Molecular biology of lactococcal bacteriophage c2.

The 22163 bp genome of the lytic prolate-headed lactococcal phage c2 was fully sequenced. Mapping of restriction sites and RNA transcripts demonstrated the presence of early and late genes. Early and late promoters were identified. The early region contained 21 ORFs, with predicted protein products of 4.4-32.9 kDA, all reading right to left. Significant similarity was found between a putative protein encoded by an early region ORF and the erf (essential recombination function) gene product of Salmonella phage P22. The late genes for which a function has been identified, all of which read from left to right, included a possible holin gene, and genes encoding three major and six minor phage structural proteins. Analysis of the cohesive termini revealed complementary, non-symmetrical, 9-base single-stranded 3' extended DNAs. The exploitation of phage sequence data and analysis of phage genomes to find ways of inhibiting phage replication is discussed.

Sequencing and analysis of the cos region of the lactococcal bacteriophage c2.

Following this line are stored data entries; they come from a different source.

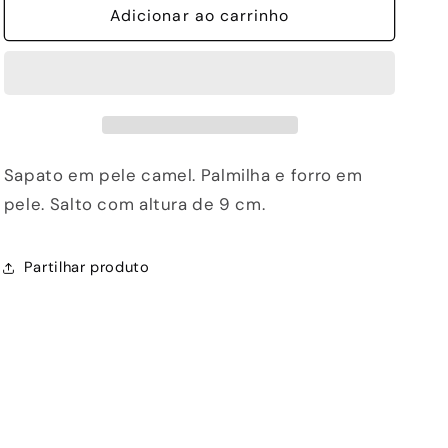
de
Adicionar ao carrinho
de
SAPATOS
SAPATOS
EXE
EXE
VIENA
VIENA
500
500
TABACO
TABACO
Sapato em pele camel. Palmilha e forro em
pele. Salto com altura de 9 cm.
Partilhar produto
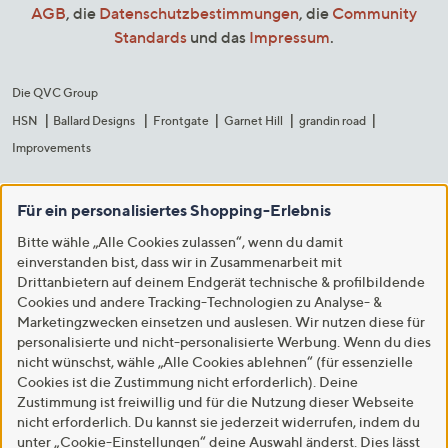
AGB
, die
Datenschutzbestimmungen
, die
Community
Standards
und das
Impressum
.
Die QVC Group
HSN
Ballard Designs
Frontgate
Garnet Hill
grandin road
Improvements
Für ein personalisiertes Shopping-Erlebnis
Bitte wähle „Alle Cookies zulassen“, wenn du damit
einverstanden bist, dass wir in Zusammenarbeit mit
Drittanbietern auf deinem Endgerät technische & profilbildende
Cookies und andere Tracking-Technologien zu Analyse- &
Marketingzwecken einsetzen und auslesen. Wir nutzen diese für
personalisierte und nicht-personalisierte Werbung. Wenn du dies
nicht wünschst, wähle „Alle Cookies ablehnen“ (für essenzielle
Cookies ist die Zustimmung nicht erforderlich). Deine
Zustimmung ist freiwillig und für die Nutzung dieser Webseite
nicht erforderlich. Du kannst sie jederzeit widerrufen, indem du
unter „Cookie-Einstellungen“ deine Auswahl änderst. Dies lässt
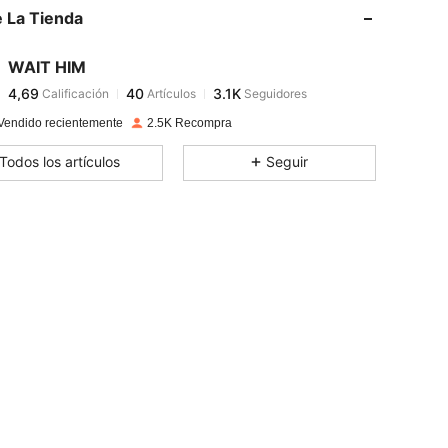
 La Tienda
4,69
40
3.1K
WAIT HIM
4,69
40
3.1K
Calificación
Artículos
Seguidores
m***6
pagó
Hace 1 día
Vendido recientemente
2.5K Recompra
4,69
40
3.1K
Todos los artículos
Seguir
4,69
40
3.1K
4,69
40
3.1K
4,69
40
3.1K
4,69
40
3.1K
4,69
40
3.1K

The cohesive termini of the DNA genome of the lactococcal bacteriophage c2 were directly sequenced and appeared to be complementary, non-symmetrical, 9-nucleotide single-stranded, 3' extended DNAs, with the following sequence: 5'-GTTAGGCTT-3' 3'-CAATCCGAA-5'. DNA located on either side of the cohesive ends was sequenced and several repeats and a region with the potential for a DNA bend were found. Previously sequenced cos regions of 13 other bacteriophages were also examined for similar sequence features. All of the bacteriophages from gram-positive hosts had 3' extended DNA termini, in contrast to the bacteriophages from gram-negative hosts, which had 5' extended DNA termini. All bacteriophages had a region of dyad symmetry close to the cohesive termini. A 7.3 kb DNA fragment of the c2 genome containing the cos sequences was cloned; transduction experiments demonstrated that these cloned sequences could act as a substrate for packaging enzymes of phage c2.

Sequence analysis of the lysin gene region of the prolate lactococcal bacteriophage c2.

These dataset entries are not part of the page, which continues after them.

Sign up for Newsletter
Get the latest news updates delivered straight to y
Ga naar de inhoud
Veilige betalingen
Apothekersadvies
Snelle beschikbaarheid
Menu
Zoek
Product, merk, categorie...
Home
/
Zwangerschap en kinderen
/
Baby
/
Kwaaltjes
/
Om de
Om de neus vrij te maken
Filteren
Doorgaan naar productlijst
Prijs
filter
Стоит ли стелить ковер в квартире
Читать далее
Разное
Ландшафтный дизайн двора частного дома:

Approximately 80% of the genome of the prolate-headed lactococcal bacteriophage c2 was cloned into shuttle vectors pSA3 and pFX3 in Escherichia coli and transferred to Lactococcus lactis. A 1.67-kilobase EcoRV fragment containing the gene for the phage lysin was identified and the position and orientation of the phage lysin gene in the physical map of the phage were determined. The phage lysin was expressed in E. coli and its sequence was determined and compared with the sequences of other bacteriophage lytic genes. The sequence was similar, but not identical, to that of the related lactococcal phage m13, having a number of silent substitutions and an apparent deletion that altered the carboxy terminus of the protein. Possible alternative translation initiation codons for the lysin gene and two possible alternative mechanisms for access of the lysin enzyme to the cell wall are discussed. An open reading frame upstream of the putative lysin gene was found to be 177 base pairs longer than that reported for phage m13. A codon usage table for the lysin genes of several phages as well as for reported gene sequences from L. lactis and lactococcal bacteriophages is presented.